Hi @nicholascar quick question. Could you share the endpoint where this issue is raised? It this is not possible, could you tell us the version of fuseki? Thanks!

alex-ip commented 5 years ago

Apologies for the delay in responding to this.

The Apache Jena Fuseki instance we are using is Version 3.10.0.

If you email me at Alex(dot)Ip(at)ga(dot)gov(dot)au, I can send you through a working endpoint and some credentials to access it.

Cheers,

Alex

dayures commented 5 years ago

Thanks @alex-ip !

From my notes (available at the top of the code of Wrapper.py), "turtle" is not a valid alias for the output for Apache Jena Fuseki2.

In this case, maybe you can try setOnlyConneg() method.

I have tested it with an open endpoint of Apache Jena Fuseki (version 3.6.0) and it looks like it is working. Please, find the example below.

from SPARQLWrapper import SPARQLWrapper, TURTLE
from rdflib import Graph

sparql = SPARQLWrapper("http://agrovoc.uniroma2.it:3030/agrovoc/sparql") # Fuseki 3.6.0 (Fuseki2)

sparql.setQuery("""
    DESCRIBE <http://aims.fao.org/aos/agrovoc/c_aca7ac6d>
""")

sparql.setReturnFormat(TURTLE)
sparql.setOnlyConneg(True)
results = sparql.query().convert()
g = Graph()
g.parse(data=results, format="turtle")
print(g.serialize(format='turtle'))
alex-ip commented 5 years ago

Thanks, @dayures!

It looks like the setOnlyConneg fix only "kind of" worked with Apache Jena Fuseki version 3.10.0. It works for turtle, json-ld and rdf+xml, but requesting "n3" for a describe query returns a turtle response.
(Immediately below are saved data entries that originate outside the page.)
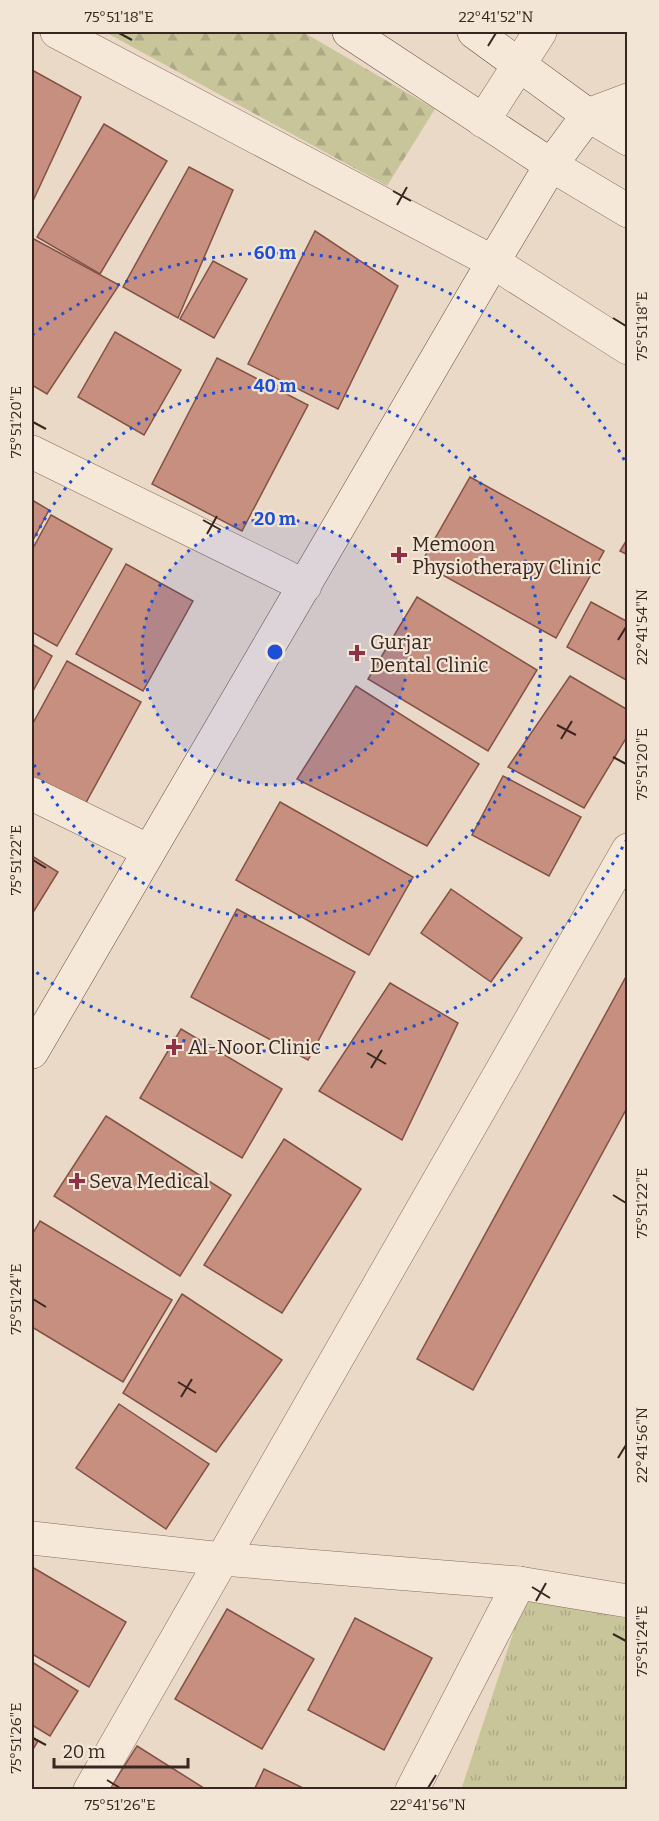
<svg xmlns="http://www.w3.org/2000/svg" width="659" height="1821" font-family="Bitter,serif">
<defs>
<pattern id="forest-firs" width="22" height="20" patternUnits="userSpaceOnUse" patternTransform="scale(1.5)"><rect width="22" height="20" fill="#c9c59b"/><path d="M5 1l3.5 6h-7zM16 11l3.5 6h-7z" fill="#ada985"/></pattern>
<pattern id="park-tufts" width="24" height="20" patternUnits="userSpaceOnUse" patternTransform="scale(1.5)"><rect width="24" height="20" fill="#c9c59b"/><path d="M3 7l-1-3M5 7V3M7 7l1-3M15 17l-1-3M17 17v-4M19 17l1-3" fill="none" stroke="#ada985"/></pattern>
</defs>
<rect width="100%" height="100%" fill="#ebd9c7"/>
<path fill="url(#forest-firs)" d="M105 32H303L435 109 387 186Z"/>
<path fill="url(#park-tufts)" d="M526 1594 627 1619V1789L461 1790Z"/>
<g fill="#c78f7f" stroke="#835145" stroke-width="1.5">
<path d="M32 70 81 97 32 203Z"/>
<path d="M104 124 167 161 100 274 37 237Z"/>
<path d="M189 167 233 190 178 318 123 287Z"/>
<path d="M315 231 398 286 338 409 248 364Z"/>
<path d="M32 238 119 285 47 394 32 385Z"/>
<path d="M213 261 247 279 214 338 180 319Z"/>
<path d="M115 332 181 370 144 435 78 397Z"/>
<path d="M217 358 308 405 242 531 152 484Z"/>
<path d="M470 477 604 551 556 638 421 563Z"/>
<path d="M32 500 49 510 32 542Z"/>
<path d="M51 515 112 549 57 646 32 632V550Z"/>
<path d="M628 538V555L620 551Z"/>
<path d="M126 564 193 601 143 691 76 654Z"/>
<path d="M417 597 537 670 488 751 368 679Z"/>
<path d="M591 602 628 622V681L567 647Z"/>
<path d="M32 644 52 656 32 693Z"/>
<path d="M67 661 141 702 83 808 32 780V725Z"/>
<path d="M570 676 628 710V735L584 808 508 767Z"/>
<path d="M356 686 479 764 427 846 297 779Z"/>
<path d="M503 776 581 817 549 876 472 835Z"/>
<path d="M280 802 413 877 369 955 236 880Z"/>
<path d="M32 856 58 872 32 914Z"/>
<path d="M451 889 522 938 491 982 421 933Z"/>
<path d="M237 909 355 972 308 1060 191 997Z"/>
<path d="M628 973V1106L473 1390 417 1359Z"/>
<path d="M390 983 458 1023 402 1140 319 1091Z"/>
<path d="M181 1029 282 1089 242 1158 140 1098Z"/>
<path d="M106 1116 231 1195 180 1276 54 1196Z"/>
<path d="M284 1139 361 1189 282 1313 204 1265Z"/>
<path d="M40 1221 172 1300 123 1382 32 1327V1235Z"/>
<path d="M182 1294 282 1360 216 1452 123 1393Z"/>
<path d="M119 1404 209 1464 166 1529 76 1468Z"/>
<path d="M32 1567 126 1622 89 1687 32 1654Z"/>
<path d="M227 1609 314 1659 262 1749 175 1699Z"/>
<path d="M355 1618 432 1658 384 1750 308 1710Z"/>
<path d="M32 1662 78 1691 50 1736 32 1725Z"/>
<path d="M32 1737 38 1741 32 1751Z"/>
<path d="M137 1746 207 1790H109Z"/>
<path d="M264 1769 307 1790H254Z"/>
</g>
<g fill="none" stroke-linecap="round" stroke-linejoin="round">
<defs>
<g id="minor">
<path d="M57 32 493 262 628 348"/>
<path d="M588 115 628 100"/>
<path d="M483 121 540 32"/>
<path d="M32 452 305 586"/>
<path d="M32 794 149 851"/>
<path d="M32 1538 222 1559 519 1583 628 1601"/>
<path d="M90 1790 628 850"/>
<path d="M412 1790 519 1583"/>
</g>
<g id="secondary">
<path d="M349 32 551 165 628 211"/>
<path d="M474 32 588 115 628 139"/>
<path d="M32 1052 493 262 551 165 588 115"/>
</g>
</defs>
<use href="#minor" stroke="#856b5d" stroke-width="34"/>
<use href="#secondary" stroke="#674c40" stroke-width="34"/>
<use href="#minor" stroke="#f6e8d9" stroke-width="33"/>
<use href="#secondary" stroke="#f6e8d9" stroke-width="33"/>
</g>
<path fill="none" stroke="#372720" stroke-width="2" d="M119 33 132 40M488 46 496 33M393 191 411 201M397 205 407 187M613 318 626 326M33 422 46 429M203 520 221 530M207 534 217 516M618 640 626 627M557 725 576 735M561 739 572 721M613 757 626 764M33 860 46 868M367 1053 386 1064M371 1068 382 1050M613 1195 626 1203M33 1299 46 1307M178 1382 196 1393M181 1397 192 1379M618 1458 626 1445M532 1587 550 1598M536 1601 546 1583M613 1634 626 1641M33 1738 46 1745M107 1780 120 1788M428 1788 436 1775"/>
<circle cx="275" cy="652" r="133" fill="#1d4ed8" fill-opacity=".12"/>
<g fill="none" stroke="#1d4ed8" stroke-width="3" stroke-dasharray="3 6">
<circle cx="275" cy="652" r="133"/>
<path d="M32 544A266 266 0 1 1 32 760"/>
<path d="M627 839A399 399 0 0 1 32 969M32 335A399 399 0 0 1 627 465"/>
</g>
<g fill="#903245" stroke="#f3e5d6" stroke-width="2">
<path d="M396 546h6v6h6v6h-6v6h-6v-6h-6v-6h6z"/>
<path d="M354 644h6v6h6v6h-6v6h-6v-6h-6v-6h6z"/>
<path d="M171 1038h6v6h6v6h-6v6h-6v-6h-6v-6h6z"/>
<path d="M74 1172h6v6h6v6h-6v6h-6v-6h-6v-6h6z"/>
</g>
<g text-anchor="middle" stroke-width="4.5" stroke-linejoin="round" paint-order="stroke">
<g font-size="20" fill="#372720" stroke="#f3e5d6" text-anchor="start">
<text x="412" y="551">Memoon<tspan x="412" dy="23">Physiotherapy Clinic</tspan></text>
<text x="370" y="649">Gurjar<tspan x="370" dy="23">Dental Clinic</tspan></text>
<text x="188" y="1054">Al-Noor Clinic</text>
<text x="89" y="1188">Seva Medical</text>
</g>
</g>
<circle cx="275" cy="652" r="9" fill="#1d4ed8" stroke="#f3e5d6" stroke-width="3"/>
<g font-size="18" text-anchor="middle" font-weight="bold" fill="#1d4ed8" stroke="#f3e5d6" stroke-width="4.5" stroke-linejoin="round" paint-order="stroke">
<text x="275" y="259">60 m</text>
<text x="275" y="392">40 m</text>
<text x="275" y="525">20 m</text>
</g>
<rect width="659" height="1821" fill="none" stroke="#f3e5d6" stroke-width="66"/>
<path d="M54 1758v9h134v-9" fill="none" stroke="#372720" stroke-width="3"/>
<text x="63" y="1758" font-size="18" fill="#372720" stroke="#f3e5d6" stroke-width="4.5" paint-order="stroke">20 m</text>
<rect x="33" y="33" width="593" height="1755" fill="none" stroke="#372720" stroke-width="2"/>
<g font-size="15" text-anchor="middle" fill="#372720">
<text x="119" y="22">75°51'18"E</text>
<text x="496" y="22">22°41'52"N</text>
<text transform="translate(642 326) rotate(-90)" y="5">75°51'18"E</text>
<text transform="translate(16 422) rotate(-90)" y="5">75°51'20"E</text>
<text transform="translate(642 627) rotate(-90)" y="5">22°41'54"N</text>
<text transform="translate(642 764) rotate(-90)" y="5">75°51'20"E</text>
<text transform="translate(16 860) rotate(-90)" y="5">75°51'22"E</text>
<text transform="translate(642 1203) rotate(-90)" y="5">75°51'22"E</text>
<text transform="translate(16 1299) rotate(-90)" y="5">75°51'24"E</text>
<text transform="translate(642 1445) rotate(-90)" y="5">22°41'56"N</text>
<text transform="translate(642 1641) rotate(-90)" y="5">75°51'24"E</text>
<text transform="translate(16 1738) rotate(-90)" y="5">75°51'26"E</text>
<text x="120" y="1810">75°51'26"E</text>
<text x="428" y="1810">22°41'56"N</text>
</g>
</svg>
At least it doesn't error out.

Cheers,

Alex

nicholascar commented 5 years ago

@alex-ip n3 pretty much is Turtle. What we’re you expecting to get from using n3 other than Turtle?

If this is ok, can the Issue close?

alex-ip commented 5 years ago

G'day @nicholascar - I reckon that returning turtle when n3 is specified is probably not ideal behaviour. We are trying to offer RDF content from Jena-Fuseki triple-store in multiple formats, so I would prefer to obtain the result of a "describe" query in the required format rather than having to convert it client-side. Cheers, Alex

dayures commented 5 years ago

@alex-ip Maybe it is an issue in Fuseki.

Using a testing app for REST request (Advanced REST Cliente), I queried a Fuseki 3.6.0 endpoint, using GET verb, a DESCRIBE query and the Accept header value text/rdf+n3;application/n3;text/n3

http://agrovoc.uniroma2.it:3030/agrovoc/sparql?query=DESCRIBE <http://aims.fao.org/aos/agrovoc/c_aca7ac6d>

The response header was content-type: text/turtle; charset=utf-8

namedgraph commented 4 years ago

N3 is not a standard syntax.

namedgraph commented 4 years ago

Why is SPARQLWrapper sending triplestore-specific URL parameters such as output and results? Content negotiation should be the default mode, as it is the only standard one.

danielbakas commented 4 years ago

sparql.setOnlyConneg(True) should be the default setting... >:(

nicholascar commented 2 years ago

This issue is now resolved, perhaps due to Fuseki updates, becuase this code now works (with an updated AGROVOC SPARQL endpoint):

from rdflib import Graph

sparql = SPARQLWrapper("https://agrovoc.fao.org/sparql")  # Fuseki 3.6.0 (Fuseki2)

sparql.setQuery("""
    DESCRIBE <http://aims.fao.org/aos/agrovoc/c_aca7ac6d>
""")

sparql.setReturnFormat(TURTLE)
sparql.setOnlyConneg(True)
results = sparql.query().convert()
g = Graph()
g.parse(data=results, format="turtle")
print(g.serialize())

sparql.setOnlyConneg(True) must be included.